§ **RECORDS PROVIDED**
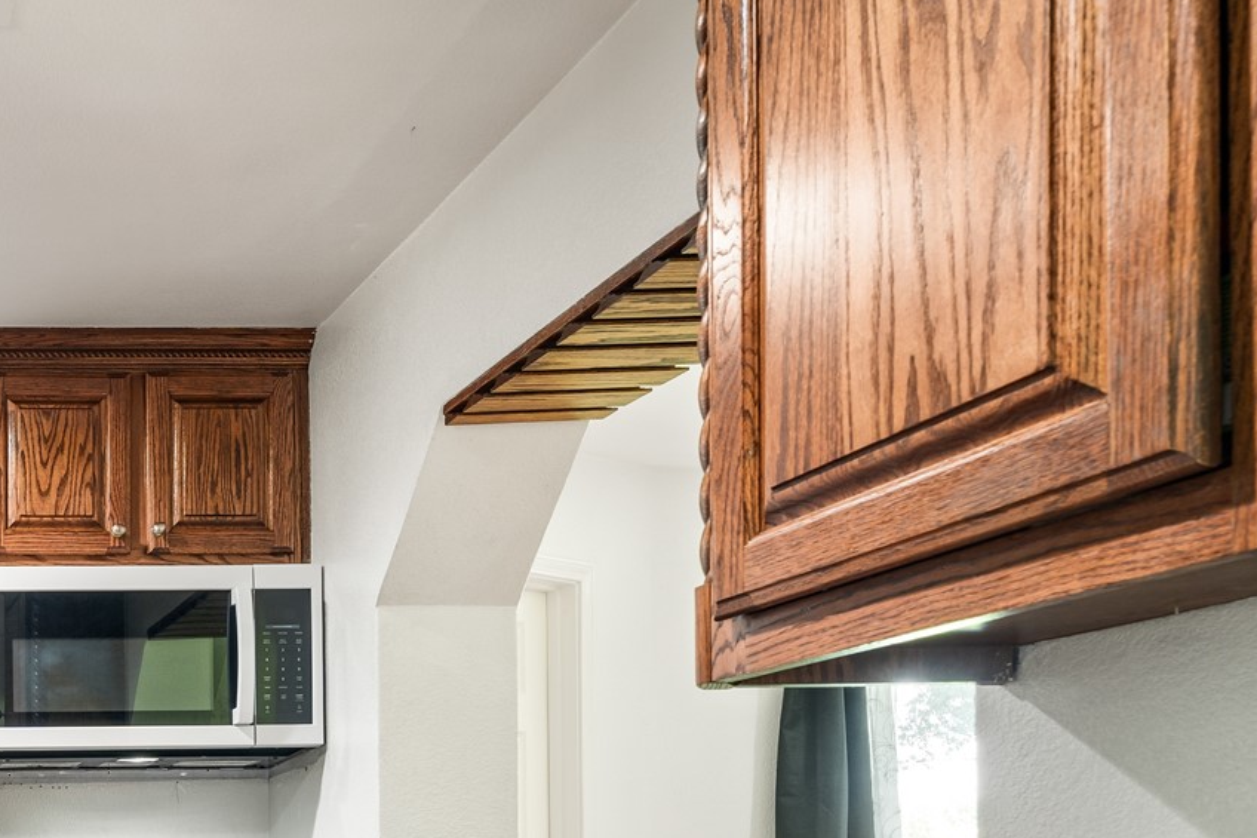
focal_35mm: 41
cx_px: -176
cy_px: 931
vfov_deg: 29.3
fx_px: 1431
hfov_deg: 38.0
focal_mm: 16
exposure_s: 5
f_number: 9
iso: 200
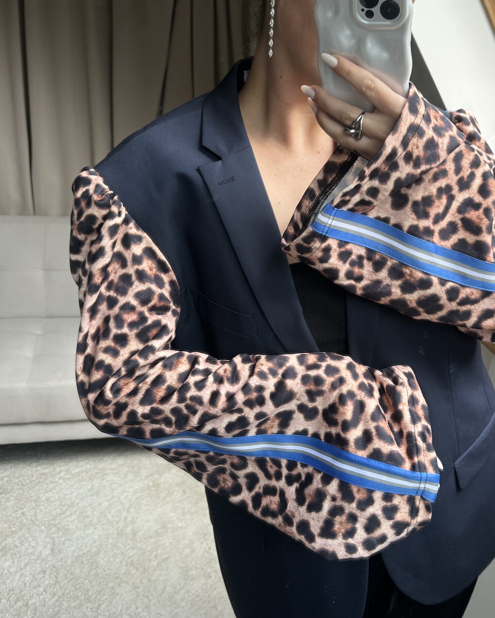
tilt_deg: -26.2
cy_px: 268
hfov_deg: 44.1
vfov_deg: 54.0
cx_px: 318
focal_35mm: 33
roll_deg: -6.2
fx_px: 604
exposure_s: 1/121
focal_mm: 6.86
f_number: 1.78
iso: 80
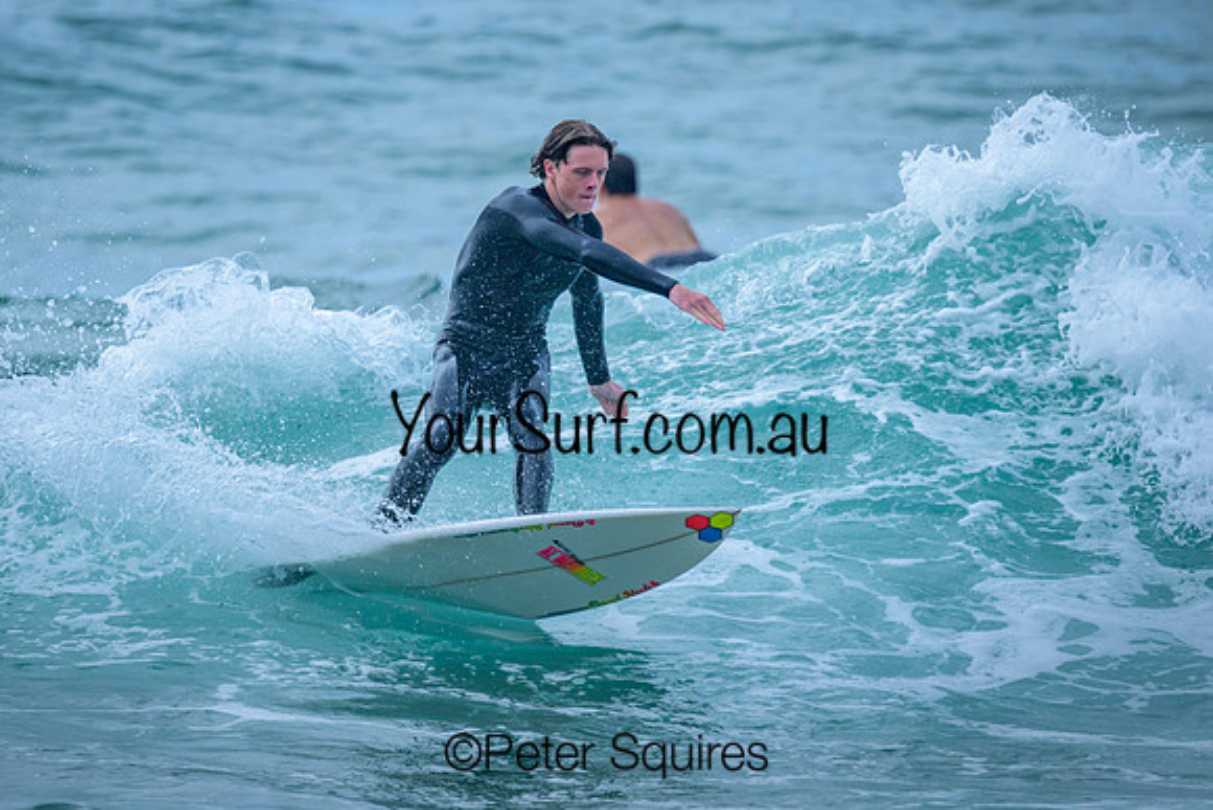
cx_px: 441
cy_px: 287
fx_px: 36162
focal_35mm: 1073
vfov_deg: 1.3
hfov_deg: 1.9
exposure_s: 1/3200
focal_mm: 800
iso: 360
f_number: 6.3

§ **ACTIVITY**
Everything in the records above is to be copied exactly, except the pictures.

§ **RESPONSE TO THE EXERCISE**
focal_35mm: 41
cx_px: -176
cy_px: 931
vfov_deg: 29.3
fx_px: 1431
hfov_deg: 38.0
focal_mm: 16
exposure_s: 5
f_number: 9
iso: 200
tilt_deg: -26.2
cy_px: 268
hfov_deg: 44.1
vfov_deg: 54.0
cx_px: 318
focal_35mm: 33
roll_deg: -6.2
fx_px: 604
exposure_s: 1/121
focal_mm: 6.86
f_number: 1.78
iso: 80
cx_px: 441
cy_px: 287
fx_px: 36162
focal_35mm: 1073
vfov_deg: 1.3
hfov_deg: 1.9
exposure_s: 1/3200
focal_mm: 800
iso: 360
f_number: 6.3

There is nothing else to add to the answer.